We are at a point where we can either chose to make a primitive future (or future primitive, as Zerzan calls it) for ourselves, a future much like our distant past of equality, health and joy, or we continue to rot. Vaporwave warns us of what our future will be like if we continue down this path; it will be something awful, dystopian, deathly, devoid of meaning, empty, lonely, of pure agony masquerading as happiness and enjoyment. Ironically vaporwave aesthetics have been quickly co-opted by giant fashion brands and now adorn the shirts and accessories of the clueless consumer masses. A tale kind of reminiscent of the whole Che Guevara shirt thing.

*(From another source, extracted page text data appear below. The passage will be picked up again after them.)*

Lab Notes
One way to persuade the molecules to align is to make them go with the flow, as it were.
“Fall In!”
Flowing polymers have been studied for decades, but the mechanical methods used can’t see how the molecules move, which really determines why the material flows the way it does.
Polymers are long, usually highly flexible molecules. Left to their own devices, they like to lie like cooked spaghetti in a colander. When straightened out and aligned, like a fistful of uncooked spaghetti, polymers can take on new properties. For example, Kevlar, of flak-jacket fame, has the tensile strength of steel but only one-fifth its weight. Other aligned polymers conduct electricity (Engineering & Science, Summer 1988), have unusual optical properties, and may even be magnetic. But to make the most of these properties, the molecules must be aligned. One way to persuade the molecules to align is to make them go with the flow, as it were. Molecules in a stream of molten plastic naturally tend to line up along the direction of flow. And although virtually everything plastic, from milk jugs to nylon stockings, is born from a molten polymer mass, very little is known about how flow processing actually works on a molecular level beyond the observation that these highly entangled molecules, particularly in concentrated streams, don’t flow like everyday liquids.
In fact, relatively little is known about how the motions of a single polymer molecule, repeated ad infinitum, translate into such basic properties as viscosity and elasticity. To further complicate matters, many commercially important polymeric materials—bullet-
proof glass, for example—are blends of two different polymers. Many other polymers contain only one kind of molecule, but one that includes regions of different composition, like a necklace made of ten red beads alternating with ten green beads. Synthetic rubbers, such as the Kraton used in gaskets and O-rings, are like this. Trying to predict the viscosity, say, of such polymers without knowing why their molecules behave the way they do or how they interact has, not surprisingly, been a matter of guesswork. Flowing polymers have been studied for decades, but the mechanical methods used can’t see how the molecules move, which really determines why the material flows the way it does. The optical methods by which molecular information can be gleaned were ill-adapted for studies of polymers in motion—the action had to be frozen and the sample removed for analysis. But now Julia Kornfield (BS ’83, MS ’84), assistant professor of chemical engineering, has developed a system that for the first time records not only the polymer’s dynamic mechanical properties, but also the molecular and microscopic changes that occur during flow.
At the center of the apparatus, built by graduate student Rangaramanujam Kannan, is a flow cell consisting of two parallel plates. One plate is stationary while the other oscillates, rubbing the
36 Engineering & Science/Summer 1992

I chose vaporwave as a subject of this piece not only because I used to be very enthusiastic about it years after its initial surge of popularity, but because it’s one of the countless examples of the collective/public consciousness seeing the symptoms of the giga-failure that is civilisation. This is something that happens extremely often, but very few people actually delve deep enough down the rabbit hole of symptoms to get to where the rabbit is hiding. Nearly everyone just sighs and mumbles to themselves something like “yeah, yeah, true, life sucks, this system sucks… anyway.” Critiques of our society often fall on infertile grounds, unable to further develop or blossom in the ethos of postmodernist indifference and nihilist apathy.
Humans evolved for millions of years to run free in the wild, to be free, and no matter what insanity the transhumanists and techno-apologists wish to impose on us, we should not let a dream of a good life, the kind we are made for, slip down the drain, no matter how hard or impossible reaching it may seem. Hopes and dreams are not enough for change, action is needed, but without hopes and dreams there can be no action. Don’t let your dreams die before you!
We are on a train headed towards the edge of a cliff, it’s time to pull the brakes.